[Collected data entries]
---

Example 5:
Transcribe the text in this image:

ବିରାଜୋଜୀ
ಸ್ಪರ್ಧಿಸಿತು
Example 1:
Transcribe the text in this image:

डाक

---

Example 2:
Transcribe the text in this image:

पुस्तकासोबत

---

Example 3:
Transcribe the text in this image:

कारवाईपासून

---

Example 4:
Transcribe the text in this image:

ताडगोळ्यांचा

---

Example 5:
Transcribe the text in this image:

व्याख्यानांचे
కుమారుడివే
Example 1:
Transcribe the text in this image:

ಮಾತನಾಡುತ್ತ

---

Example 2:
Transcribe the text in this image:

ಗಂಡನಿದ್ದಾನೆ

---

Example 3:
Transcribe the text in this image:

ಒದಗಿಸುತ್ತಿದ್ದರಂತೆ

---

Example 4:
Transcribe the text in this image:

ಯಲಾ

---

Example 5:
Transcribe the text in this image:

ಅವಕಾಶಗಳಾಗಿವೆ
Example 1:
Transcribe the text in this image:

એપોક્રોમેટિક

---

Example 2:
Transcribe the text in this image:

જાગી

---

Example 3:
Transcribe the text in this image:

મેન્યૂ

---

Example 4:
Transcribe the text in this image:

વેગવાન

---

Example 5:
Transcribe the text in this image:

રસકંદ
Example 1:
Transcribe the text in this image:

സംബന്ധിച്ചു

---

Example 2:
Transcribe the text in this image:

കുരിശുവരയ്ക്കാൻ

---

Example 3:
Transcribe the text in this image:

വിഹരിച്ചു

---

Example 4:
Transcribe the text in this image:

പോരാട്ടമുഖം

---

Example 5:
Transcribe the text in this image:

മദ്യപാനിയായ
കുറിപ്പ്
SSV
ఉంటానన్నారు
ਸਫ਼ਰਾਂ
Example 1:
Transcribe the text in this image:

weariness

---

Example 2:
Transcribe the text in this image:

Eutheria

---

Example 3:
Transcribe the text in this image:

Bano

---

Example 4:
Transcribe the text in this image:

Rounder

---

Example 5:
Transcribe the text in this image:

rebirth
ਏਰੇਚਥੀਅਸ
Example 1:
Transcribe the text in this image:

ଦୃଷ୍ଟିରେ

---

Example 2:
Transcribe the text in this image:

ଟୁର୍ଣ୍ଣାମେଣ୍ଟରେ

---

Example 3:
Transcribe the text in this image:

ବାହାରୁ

◆ **Exercise goal**:
Output the records exactly, including every line.

◆ **Answer to this task**:
---

Example 5:
Transcribe the text in this image:

ବିରାଜୋଜୀ
ಸ್ಪರ್ಧಿಸಿತು
Example 1:
Transcribe the text in this image:

डाक

---

Example 2:
Transcribe the text in this image:

पुस्तकासोबत

---

Example 3:
Transcribe the text in this image:

कारवाईपासून

---

Example 4:
Transcribe the text in this image:

ताडगोळ्यांचा

---

Example 5:
Transcribe the text in this image:

व्याख्यानांचे
కుమారుడివే
Example 1:
Transcribe the text in this image:

ಮಾತನಾಡುತ್ತ

---

Example 2:
Transcribe the text in this image:

ಗಂಡನಿದ್ದಾನೆ

---

Example 3:
Transcribe the text in this image:

ಒದಗಿಸುತ್ತಿದ್ದರಂತೆ

---

Example 4:
Transcribe the text in this image:

ಯಲಾ

---

Example 5:
Transcribe the text in this image:

ಅವಕಾಶಗಳಾಗಿವೆ
Example 1:
Transcribe the text in this image:

એપોક્રોમેટિક

---

Example 2:
Transcribe the text in this image:

જાગી

---

Example 3:
Transcribe the text in this image:

મેન્યૂ

---

Example 4:
Transcribe the text in this image:

વેગવાન

---

Example 5:
Transcribe the text in this image:

રસકંદ
Example 1:
Transcribe the text in this image:

സംബന്ധിച്ചു

---

Example 2:
Transcribe the text in this image:

കുരിശുവരയ്ക്കാൻ

---

Example 3:
Transcribe the text in this image:

വിഹരിച്ചു

---

Example 4:
Transcribe the text in this image:

പോരാട്ടമുഖം

---

Example 5:
Transcribe the text in this image:

മദ്യപാനിയായ
കുറിപ്പ്
SSV
ఉంటానన్నారు
ਸਫ਼ਰਾਂ
Example 1:
Transcribe the text in this image:

weariness

---

Example 2:
Transcribe the text in this image:

Eutheria

---

Example 3:
Transcribe the text in this image:

Bano

---

Example 4:
Transcribe the text in this image:

Rounder

---

Example 5:
Transcribe the text in this image:

rebirth
ਏਰੇਚਥੀਅਸ
Example 1:
Transcribe the text in this image:

ଦୃଷ୍ଟିରେ

---

Example 2:
Transcribe the text in this image:

ଟୁର୍ଣ୍ଣାମେଣ୍ଟରେ

---

Example 3:
Transcribe the text in this image:

ବାହାରୁ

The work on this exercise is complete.